[[ MATERIAL PROVIDED open ]]

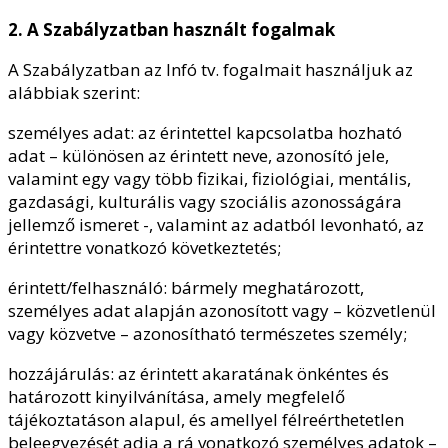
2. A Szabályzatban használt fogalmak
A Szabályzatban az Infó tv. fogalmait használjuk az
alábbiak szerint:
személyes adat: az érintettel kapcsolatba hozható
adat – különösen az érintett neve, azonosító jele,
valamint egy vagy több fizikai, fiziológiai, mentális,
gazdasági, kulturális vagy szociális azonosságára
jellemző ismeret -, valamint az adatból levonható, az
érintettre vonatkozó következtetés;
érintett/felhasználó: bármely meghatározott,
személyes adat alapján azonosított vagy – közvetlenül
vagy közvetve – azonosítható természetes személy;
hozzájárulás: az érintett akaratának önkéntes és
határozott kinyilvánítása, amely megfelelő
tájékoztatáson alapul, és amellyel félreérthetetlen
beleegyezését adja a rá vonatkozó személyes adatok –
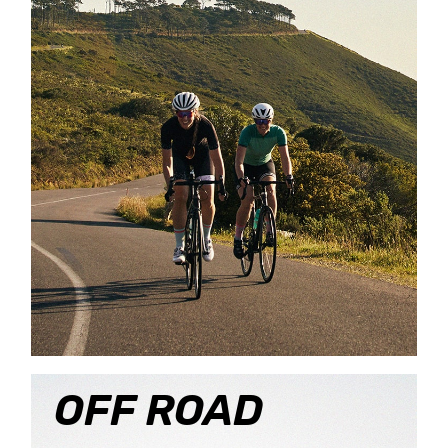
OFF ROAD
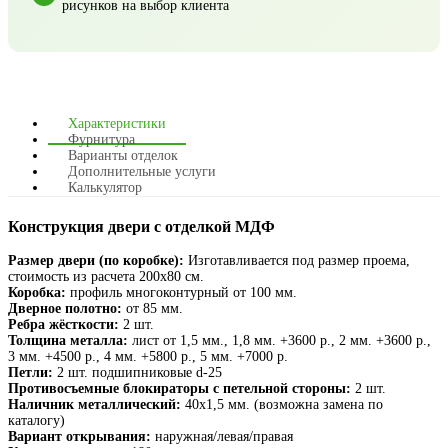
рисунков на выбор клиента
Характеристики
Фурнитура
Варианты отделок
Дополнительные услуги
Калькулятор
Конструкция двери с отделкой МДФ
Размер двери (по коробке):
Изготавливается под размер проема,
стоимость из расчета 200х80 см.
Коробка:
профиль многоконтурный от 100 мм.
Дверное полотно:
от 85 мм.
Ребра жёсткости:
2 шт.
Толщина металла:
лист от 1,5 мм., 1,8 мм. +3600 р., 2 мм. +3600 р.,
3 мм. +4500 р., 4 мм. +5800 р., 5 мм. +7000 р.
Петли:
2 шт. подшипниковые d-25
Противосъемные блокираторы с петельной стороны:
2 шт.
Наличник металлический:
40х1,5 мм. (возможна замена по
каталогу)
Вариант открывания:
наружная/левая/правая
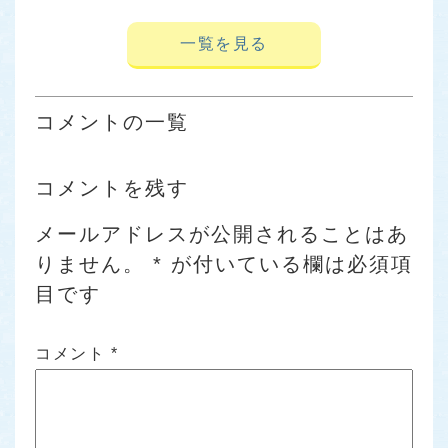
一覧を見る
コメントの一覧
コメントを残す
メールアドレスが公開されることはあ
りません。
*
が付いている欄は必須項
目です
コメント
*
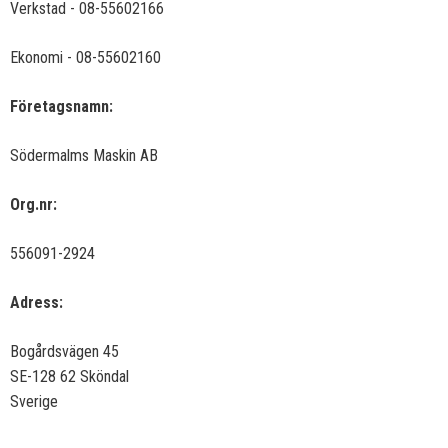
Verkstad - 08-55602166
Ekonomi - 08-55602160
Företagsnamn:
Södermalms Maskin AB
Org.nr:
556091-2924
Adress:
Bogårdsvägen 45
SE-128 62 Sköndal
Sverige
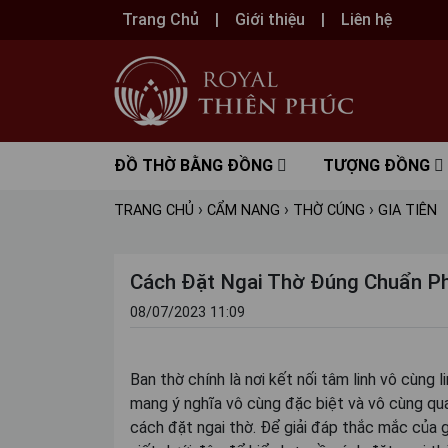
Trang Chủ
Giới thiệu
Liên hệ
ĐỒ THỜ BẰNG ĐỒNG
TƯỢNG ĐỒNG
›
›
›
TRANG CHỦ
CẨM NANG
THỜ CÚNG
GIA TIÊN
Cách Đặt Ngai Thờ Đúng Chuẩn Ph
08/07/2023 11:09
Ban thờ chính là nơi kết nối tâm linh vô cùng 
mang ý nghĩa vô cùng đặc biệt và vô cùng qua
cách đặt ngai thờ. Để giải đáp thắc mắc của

[[ MATERIAL PROVIDED closed ]]
[[ MATERIAL PROVIDED open ]]

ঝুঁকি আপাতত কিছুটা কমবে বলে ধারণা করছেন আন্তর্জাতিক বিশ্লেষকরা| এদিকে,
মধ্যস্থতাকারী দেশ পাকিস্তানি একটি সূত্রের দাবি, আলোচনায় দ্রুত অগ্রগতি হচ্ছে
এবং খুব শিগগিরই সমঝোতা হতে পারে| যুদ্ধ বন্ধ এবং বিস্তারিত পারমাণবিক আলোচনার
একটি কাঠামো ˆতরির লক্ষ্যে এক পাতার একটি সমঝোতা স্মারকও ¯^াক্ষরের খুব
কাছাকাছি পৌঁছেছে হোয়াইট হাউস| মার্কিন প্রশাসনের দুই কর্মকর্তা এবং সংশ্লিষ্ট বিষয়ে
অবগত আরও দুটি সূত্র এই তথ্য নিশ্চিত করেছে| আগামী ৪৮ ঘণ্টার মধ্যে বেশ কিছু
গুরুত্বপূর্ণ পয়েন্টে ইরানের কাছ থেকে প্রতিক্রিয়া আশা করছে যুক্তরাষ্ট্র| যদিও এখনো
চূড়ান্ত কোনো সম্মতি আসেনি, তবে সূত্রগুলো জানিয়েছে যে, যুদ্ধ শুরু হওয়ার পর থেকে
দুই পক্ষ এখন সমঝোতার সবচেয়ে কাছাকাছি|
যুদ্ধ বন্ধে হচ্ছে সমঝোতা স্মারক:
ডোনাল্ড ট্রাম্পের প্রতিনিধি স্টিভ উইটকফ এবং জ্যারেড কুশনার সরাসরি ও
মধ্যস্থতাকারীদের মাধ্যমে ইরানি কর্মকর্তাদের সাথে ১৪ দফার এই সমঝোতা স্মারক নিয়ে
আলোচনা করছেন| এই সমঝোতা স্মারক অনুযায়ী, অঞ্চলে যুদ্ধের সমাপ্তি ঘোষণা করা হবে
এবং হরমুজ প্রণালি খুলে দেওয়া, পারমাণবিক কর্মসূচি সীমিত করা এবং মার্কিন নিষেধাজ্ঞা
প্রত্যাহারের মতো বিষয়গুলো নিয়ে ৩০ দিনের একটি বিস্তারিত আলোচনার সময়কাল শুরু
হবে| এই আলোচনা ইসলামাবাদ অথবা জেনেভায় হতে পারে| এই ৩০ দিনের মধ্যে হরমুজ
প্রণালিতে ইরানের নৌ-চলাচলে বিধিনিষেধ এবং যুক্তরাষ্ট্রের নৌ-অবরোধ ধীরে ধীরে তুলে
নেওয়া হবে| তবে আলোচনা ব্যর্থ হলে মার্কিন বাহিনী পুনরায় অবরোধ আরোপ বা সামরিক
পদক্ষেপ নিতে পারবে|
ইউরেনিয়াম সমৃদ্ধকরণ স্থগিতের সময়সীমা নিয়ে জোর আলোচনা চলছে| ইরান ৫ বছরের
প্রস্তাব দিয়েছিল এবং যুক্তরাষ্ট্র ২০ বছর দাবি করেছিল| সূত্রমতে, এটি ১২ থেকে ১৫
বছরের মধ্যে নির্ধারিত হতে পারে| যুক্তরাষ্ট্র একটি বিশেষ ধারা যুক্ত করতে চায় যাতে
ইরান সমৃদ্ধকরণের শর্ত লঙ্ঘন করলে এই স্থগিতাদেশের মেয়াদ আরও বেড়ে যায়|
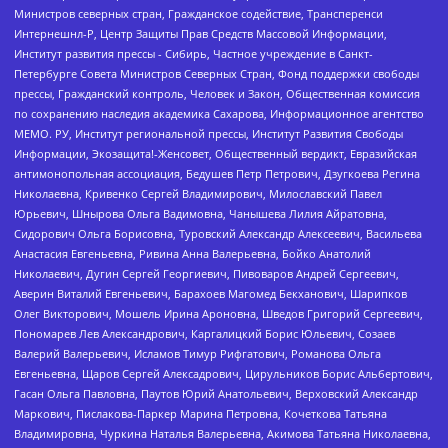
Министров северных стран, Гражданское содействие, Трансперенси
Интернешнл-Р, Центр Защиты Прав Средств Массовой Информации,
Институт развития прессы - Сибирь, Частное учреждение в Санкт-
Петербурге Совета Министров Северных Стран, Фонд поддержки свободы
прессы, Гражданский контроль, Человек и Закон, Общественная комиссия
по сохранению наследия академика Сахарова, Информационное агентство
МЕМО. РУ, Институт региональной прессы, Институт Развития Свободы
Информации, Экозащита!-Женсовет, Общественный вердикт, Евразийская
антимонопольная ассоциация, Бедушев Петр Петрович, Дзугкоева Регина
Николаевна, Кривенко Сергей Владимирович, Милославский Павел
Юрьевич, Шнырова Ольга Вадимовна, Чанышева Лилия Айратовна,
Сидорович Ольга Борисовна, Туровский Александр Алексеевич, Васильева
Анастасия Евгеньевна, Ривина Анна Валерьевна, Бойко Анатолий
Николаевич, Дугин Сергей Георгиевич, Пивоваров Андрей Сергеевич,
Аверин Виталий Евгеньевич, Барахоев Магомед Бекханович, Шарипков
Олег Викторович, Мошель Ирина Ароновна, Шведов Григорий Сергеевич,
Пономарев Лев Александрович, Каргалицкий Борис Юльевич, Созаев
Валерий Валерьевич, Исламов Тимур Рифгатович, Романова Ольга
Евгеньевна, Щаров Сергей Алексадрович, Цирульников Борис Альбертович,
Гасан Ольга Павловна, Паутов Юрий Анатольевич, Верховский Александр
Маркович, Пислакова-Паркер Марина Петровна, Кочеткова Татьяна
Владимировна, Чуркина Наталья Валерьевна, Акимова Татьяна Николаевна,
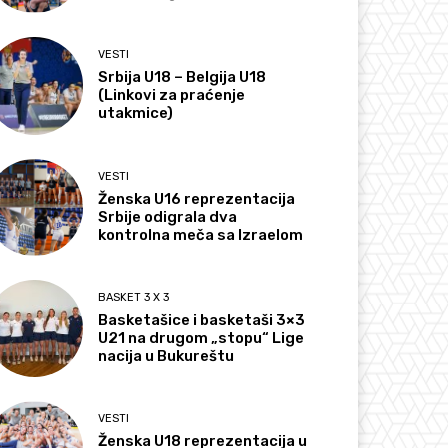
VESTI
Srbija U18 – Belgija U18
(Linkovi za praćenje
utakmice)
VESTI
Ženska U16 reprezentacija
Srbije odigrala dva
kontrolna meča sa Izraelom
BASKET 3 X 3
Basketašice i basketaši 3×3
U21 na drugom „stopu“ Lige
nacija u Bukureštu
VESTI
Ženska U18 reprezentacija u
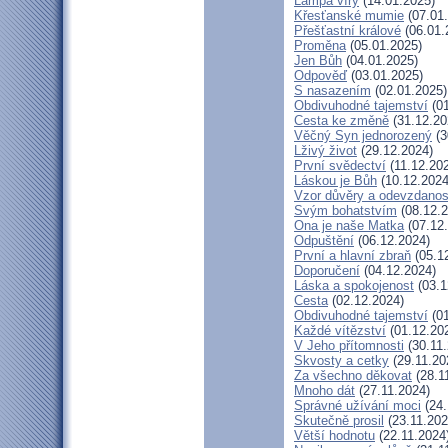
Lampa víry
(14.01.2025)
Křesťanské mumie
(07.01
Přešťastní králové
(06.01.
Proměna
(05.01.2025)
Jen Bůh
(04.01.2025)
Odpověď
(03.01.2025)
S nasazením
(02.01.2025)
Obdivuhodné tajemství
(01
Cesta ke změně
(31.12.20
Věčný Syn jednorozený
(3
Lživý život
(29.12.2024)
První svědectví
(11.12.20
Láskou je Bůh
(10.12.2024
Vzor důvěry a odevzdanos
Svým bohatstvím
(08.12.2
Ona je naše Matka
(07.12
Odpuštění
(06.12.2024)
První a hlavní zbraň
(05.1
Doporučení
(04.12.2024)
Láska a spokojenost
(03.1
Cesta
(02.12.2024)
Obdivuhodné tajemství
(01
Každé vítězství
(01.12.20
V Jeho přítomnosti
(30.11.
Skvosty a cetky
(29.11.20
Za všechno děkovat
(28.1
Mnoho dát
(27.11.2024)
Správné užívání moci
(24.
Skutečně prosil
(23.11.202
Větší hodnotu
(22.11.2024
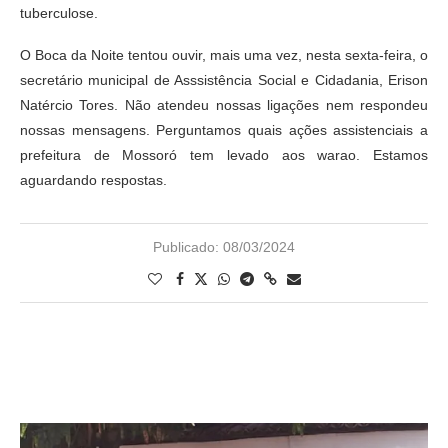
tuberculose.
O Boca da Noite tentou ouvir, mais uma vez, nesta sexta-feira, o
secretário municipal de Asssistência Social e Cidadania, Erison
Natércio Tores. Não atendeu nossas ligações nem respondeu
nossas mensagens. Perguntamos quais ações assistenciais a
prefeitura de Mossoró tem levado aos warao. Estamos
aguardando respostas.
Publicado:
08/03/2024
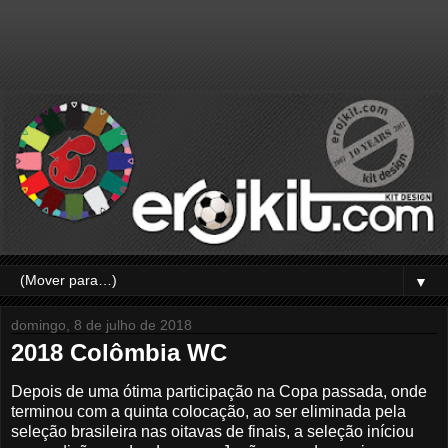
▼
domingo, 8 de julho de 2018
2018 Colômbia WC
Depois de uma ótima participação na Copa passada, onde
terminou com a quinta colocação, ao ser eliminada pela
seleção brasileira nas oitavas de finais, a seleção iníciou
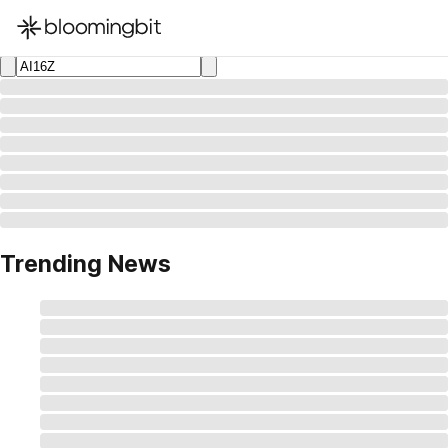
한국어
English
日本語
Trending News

[[ MATERIAL PROVIDED closed ]]

(ACTION ITEM): Tally the lines above containing "Институт". Number only.

(TASK SOLUTION): 2